If you are repairing land grid array (LGA) or area array devices, should you print the circuit board or the device terminations?
Either method can work, with your own skills determining which is easier and more repeatable.
Recent hands-on rework workshops proved very successful for the author and delegates reworking these fairly new packages. Special thanks go to TECAN in the UK for making the handheld manual rework foils specifically designed for QFN (quad flat no-lead) and LGA packages. Let us now step through the process in this step-by step-guide.
Firstly, make sure that the solder paste being used in rework is the same as in production. Often a dispense grade with larger ball size or lower metal content is used in repair areas but may not be suitable for stencil printing these fine pitch parts.
Select a micro stencil for the component footprint for a land grid array; this would normally be 0,004” (100 μm) foil (Figure 1). The stencil apertures for the outer pads are produced as one to one apertures. The centre aperture can be single or multiple apertures to cover between 50% and 60% of the surface area. It is recommended to have the paste printed to the centre of the device, not to the edge of the centre pad.
The stencil, being very thin, has a backing foil of between 0,010” and 0,012” thick and allows the stencil to be used for manual hand printing.
The thicker support foil (Figure 2), prevents the image foil being flexed during printing, which can lead to inconsistent deposits. The support foil also allows the component to be positioned accurately to the terminations (Figure 3).
Place the LGA/QFN component into the stencil guide and check the right stencil is being used and the apertures are perfectly aligned with the terminations.
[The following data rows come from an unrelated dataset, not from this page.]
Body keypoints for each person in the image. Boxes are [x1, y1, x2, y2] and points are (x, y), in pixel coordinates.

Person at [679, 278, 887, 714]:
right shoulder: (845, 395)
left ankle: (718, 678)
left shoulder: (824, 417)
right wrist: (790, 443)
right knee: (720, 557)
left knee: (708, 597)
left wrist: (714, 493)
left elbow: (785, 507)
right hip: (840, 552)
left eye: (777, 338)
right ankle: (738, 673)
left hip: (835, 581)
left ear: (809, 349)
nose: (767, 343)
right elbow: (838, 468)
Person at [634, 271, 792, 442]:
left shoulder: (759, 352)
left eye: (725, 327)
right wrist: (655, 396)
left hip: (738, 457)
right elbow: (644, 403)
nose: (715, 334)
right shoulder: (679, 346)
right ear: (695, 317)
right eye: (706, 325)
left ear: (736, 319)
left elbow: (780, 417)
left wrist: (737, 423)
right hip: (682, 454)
One finger can be used to hold the component in position while the stencil is turned over for printing (Figure 4). Alternatively a small piece of Kapton tape can be used to hold the part in position.
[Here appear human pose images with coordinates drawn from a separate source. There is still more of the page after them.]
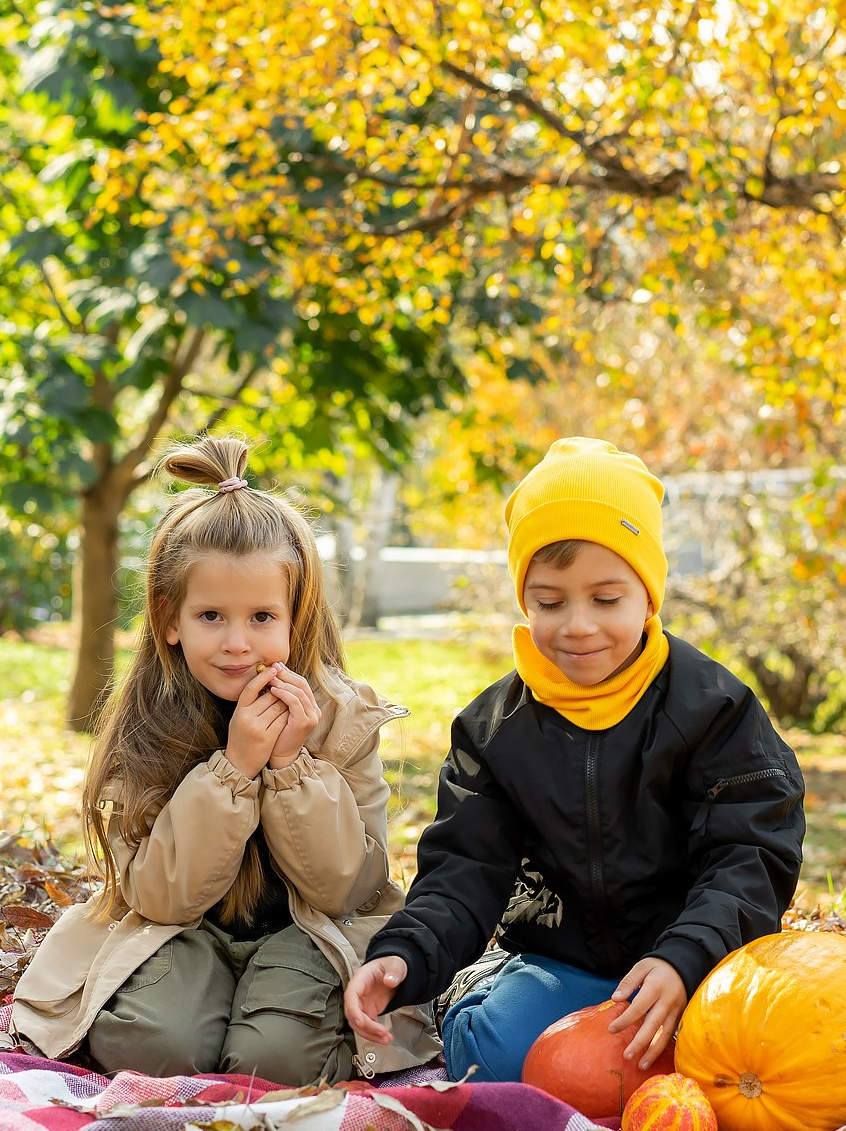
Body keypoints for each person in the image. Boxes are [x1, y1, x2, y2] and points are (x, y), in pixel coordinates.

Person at [342, 437, 805, 1085]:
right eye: (551, 602)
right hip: (567, 962)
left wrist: (684, 957)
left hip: (700, 959)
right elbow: (464, 872)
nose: (578, 625)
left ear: (649, 593)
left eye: (606, 598)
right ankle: (479, 992)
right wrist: (403, 953)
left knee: (760, 1070)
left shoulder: (714, 709)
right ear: (525, 599)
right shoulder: (495, 729)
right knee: (493, 1058)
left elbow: (750, 856)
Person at [10, 435, 437, 1085]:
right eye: (211, 615)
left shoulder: (344, 717)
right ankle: (211, 1013)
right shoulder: (145, 724)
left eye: (262, 615)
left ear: (297, 618)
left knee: (278, 1060)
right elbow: (159, 896)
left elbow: (348, 888)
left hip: (310, 929)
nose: (238, 643)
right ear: (170, 617)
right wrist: (234, 771)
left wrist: (292, 768)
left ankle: (258, 1020)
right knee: (150, 1045)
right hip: (181, 929)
The component can now be printed with solder paste using a small metal rework squeegee blade. It is important to use the blade in the same way as a printer; make sure the paste is rolling and the surface of the stencil is clean after the print stroke. Inspect to confirm that the paste is completely filling the apertures.
Before printing solder paste onto components, try printing paste images onto a flat surface like copper clad laminate, glass or thick white card. This will allow an opportunity to perfect the repair printing process. When the correct technique has been mastered, check the cleanliness of the stencil apertures and base to prevent contaminating the component surface with paste.
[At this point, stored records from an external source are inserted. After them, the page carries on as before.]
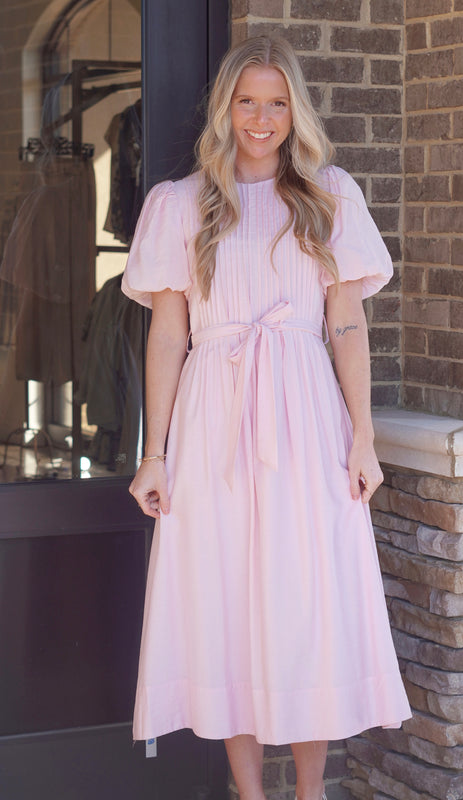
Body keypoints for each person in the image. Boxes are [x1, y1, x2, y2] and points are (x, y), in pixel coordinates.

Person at [123, 35, 410, 800]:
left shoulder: (329, 193)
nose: (261, 118)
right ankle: (250, 795)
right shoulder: (179, 204)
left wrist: (362, 438)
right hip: (213, 418)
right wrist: (155, 454)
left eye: (276, 102)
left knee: (304, 601)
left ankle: (309, 792)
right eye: (247, 101)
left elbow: (346, 323)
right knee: (226, 603)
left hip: (306, 417)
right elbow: (167, 334)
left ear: (294, 110)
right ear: (225, 108)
Turn the stencil over so the part can be lifted prior to placement (Figure 5). If the component is lifted manually it can be inspected visually prior to placement on the board. If the stencil is going to be located on a rework system the component can be placed automatically, and inspection of the paste deposits can be conducted on the rework system when the component is aligned with the pads prior to placement.
Make sure you check the stencil after use and clean or check for paste remaining in apertures if you intend to print a second device. Paste release from the stencil is just as important as printing in normal manufacture to achieve the best yields.
Another option is to jet print the solder paste directly to the board or on the surface of the component, just like manual printing. There are two or three jetting systems on the market today, one of which is a benchtop system which is perfect to use for rework or bumping packages.
Bumping QFN/LGA packages can improve reliability and decrease voiding during reflow.